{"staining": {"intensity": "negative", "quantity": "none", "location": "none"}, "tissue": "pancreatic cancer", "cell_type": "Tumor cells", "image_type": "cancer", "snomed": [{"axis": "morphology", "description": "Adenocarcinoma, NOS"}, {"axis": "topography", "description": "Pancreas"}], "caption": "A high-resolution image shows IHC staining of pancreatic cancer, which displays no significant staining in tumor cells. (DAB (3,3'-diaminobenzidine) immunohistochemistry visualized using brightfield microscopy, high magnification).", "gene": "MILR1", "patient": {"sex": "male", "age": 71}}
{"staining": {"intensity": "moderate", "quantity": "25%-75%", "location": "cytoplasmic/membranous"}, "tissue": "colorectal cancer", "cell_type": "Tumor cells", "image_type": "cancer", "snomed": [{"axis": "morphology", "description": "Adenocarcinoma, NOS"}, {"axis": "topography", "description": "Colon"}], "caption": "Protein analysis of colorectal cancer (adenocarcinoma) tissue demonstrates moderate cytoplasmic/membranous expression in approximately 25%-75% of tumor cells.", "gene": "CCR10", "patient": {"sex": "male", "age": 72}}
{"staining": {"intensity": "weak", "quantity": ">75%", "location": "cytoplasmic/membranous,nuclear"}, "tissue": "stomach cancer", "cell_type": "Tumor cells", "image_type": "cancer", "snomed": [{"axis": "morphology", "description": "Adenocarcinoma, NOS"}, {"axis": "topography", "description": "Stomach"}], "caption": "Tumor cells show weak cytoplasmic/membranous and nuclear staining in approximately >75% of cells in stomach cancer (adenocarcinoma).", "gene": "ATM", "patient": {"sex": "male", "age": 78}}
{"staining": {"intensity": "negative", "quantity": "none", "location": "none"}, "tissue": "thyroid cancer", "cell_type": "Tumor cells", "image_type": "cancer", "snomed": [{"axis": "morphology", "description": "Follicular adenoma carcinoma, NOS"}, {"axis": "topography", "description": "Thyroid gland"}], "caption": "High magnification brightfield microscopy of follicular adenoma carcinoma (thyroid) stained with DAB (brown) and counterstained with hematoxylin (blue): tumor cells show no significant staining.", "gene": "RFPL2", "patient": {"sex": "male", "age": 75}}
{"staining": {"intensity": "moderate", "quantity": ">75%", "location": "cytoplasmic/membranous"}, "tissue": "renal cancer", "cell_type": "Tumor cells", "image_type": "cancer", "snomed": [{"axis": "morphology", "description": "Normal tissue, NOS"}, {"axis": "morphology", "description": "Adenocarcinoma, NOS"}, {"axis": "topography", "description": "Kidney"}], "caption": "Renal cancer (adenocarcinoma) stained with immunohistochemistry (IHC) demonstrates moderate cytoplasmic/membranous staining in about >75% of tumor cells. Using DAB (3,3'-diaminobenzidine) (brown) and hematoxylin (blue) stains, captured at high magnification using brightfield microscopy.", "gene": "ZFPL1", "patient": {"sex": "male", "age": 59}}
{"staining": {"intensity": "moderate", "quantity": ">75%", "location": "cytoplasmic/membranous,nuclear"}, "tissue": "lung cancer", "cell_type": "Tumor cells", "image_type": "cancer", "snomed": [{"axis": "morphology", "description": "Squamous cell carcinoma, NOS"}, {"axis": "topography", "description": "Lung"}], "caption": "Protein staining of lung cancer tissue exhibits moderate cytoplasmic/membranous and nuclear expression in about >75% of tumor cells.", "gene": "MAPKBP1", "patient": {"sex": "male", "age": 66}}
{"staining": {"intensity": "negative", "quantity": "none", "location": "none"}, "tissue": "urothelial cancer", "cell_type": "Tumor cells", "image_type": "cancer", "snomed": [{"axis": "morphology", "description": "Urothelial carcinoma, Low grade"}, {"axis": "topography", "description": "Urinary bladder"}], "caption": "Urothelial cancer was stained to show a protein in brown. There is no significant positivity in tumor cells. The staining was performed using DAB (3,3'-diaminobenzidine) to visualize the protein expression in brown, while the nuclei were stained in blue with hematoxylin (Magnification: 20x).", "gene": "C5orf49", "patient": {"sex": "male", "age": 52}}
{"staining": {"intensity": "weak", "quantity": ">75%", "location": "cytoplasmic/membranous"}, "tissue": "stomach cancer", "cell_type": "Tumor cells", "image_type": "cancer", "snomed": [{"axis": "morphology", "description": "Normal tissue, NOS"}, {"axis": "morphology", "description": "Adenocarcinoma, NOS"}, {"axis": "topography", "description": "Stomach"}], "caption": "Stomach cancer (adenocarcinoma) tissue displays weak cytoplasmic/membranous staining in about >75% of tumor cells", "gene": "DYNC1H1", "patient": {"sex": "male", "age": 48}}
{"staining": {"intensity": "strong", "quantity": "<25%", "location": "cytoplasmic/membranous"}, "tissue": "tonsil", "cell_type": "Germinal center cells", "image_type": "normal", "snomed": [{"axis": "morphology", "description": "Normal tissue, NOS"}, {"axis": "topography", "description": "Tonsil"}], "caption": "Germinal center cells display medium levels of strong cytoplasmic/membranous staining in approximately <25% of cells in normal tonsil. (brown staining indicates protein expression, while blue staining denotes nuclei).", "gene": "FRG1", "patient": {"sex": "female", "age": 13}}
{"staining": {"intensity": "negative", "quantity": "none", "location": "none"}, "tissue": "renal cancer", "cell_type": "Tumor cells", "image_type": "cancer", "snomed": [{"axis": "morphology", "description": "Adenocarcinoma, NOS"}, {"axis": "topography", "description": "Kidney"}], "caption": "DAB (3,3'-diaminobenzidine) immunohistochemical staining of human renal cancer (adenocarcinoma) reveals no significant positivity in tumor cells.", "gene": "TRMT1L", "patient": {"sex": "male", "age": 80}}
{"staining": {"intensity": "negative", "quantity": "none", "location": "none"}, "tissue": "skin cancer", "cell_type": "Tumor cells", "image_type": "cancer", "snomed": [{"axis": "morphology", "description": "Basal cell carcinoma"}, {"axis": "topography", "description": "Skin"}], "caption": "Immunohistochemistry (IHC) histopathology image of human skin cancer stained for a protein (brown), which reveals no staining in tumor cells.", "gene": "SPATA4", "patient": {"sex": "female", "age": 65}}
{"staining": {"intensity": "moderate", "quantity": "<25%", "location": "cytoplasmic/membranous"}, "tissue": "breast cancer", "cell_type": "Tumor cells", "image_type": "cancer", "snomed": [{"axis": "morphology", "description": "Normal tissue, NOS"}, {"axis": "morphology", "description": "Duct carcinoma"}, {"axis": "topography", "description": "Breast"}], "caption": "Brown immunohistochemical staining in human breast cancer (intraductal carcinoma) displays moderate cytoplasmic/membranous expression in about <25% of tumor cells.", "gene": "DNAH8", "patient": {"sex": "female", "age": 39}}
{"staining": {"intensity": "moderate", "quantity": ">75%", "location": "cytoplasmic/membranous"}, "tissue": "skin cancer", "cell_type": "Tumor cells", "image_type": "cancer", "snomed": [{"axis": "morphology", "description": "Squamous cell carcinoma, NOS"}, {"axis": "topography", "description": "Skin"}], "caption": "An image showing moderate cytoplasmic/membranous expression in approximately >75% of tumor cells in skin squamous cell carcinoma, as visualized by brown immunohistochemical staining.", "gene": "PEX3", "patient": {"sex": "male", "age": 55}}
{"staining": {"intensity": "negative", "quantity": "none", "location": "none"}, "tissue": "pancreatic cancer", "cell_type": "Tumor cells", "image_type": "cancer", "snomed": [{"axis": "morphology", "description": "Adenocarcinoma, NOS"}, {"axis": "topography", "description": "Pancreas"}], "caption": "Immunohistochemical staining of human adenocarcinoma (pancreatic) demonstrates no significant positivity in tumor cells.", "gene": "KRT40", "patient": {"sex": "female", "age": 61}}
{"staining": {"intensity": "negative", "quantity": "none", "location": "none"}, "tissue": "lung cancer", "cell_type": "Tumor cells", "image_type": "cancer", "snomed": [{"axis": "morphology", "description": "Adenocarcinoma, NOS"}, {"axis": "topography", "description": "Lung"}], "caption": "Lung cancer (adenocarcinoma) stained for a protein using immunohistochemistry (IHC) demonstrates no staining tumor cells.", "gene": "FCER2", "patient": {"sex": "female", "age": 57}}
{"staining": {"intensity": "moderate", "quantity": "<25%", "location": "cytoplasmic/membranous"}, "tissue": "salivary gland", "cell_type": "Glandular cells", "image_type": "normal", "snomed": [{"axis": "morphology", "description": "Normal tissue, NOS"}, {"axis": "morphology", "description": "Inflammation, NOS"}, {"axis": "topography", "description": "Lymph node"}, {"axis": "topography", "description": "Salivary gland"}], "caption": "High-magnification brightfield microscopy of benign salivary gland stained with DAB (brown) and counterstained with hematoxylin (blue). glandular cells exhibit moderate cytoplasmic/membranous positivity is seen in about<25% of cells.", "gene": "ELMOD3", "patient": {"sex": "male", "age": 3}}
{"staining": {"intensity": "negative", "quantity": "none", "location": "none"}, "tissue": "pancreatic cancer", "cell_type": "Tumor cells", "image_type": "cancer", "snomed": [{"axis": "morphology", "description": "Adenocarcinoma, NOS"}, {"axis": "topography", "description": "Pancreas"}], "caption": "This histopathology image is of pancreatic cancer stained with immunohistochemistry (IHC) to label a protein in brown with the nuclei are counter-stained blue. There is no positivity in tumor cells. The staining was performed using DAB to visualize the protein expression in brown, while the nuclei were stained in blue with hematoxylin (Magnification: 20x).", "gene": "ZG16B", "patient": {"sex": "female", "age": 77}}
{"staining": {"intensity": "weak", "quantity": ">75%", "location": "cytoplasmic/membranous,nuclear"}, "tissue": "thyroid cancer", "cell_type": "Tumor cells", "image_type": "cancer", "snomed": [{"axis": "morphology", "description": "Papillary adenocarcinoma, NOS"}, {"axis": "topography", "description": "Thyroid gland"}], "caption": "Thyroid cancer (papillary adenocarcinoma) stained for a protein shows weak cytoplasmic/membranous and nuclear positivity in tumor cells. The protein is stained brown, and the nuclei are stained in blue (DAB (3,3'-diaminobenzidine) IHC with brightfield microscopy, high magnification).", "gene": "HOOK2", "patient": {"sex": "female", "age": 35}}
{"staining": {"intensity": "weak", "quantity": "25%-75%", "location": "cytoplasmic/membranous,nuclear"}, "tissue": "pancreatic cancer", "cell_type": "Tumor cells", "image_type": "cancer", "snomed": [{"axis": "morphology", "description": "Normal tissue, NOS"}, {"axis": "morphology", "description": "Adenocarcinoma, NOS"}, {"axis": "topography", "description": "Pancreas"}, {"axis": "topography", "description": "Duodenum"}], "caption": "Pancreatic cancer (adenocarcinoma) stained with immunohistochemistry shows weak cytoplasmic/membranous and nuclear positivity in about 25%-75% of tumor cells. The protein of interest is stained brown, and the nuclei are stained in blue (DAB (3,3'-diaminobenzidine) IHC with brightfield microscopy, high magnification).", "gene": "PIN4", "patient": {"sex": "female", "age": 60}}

> _Problem to work on_
Out of the entries above, write out only the lines between the line holding "staining of lung" and the line holding "(adenocarcinoma) tissue displays", inclusive, each exactly as given.

> _Output below_
{"staining": {"intensity": "moderate", "quantity": ">75%", "location": "cytoplasmic/membranous,nuclear"}, "tissue": "lung cancer", "cell_type": "Tumor cells", "image_type": "cancer", "snomed": [{"axis": "morphology", "description": "Squamous cell carcinoma, NOS"}, {"axis": "topography", "description": "Lung"}], "caption": "Protein staining of lung cancer tissue exhibits moderate cytoplasmic/membranous and nuclear expression in about >75% of tumor cells.", "gene": "MAPKBP1", "patient": {"sex": "male", "age": 66}}
{"staining": {"intensity": "negative", "quantity": "none", "location": "none"}, "tissue": "urothelial cancer", "cell_type": "Tumor cells", "image_type": "cancer", "snomed": [{"axis": "morphology", "description": "Urothelial carcinoma, Low grade"}, {"axis": "topography", "description": "Urinary bladder"}], "caption": "Urothelial cancer was stained to show a protein in brown. There is no significant positivity in tumor cells. The staining was performed using DAB (3,3'-diaminobenzidine) to visualize the protein expression in brown, while the nuclei were stained in blue with hematoxylin (Magnification: 20x).", "gene": "C5orf49", "patient": {"sex": "male", "age": 52}}
{"staining": {"intensity": "weak", "quantity": ">75%", "location": "cytoplasmic/membranous"}, "tissue": "stomach cancer", "cell_type": "Tumor cells", "image_type": "cancer", "snomed": [{"axis": "morphology", "description": "Normal tissue, NOS"}, {"axis": "morphology", "description": "Adenocarcinoma, NOS"}, {"axis": "topography", "description": "Stomach"}], "caption": "Stomach cancer (adenocarcinoma) tissue displays weak cytoplasmic/membranous staining in about >75% of tumor cells", "gene": "DYNC1H1", "patient": {"sex": "male", "age": 48}}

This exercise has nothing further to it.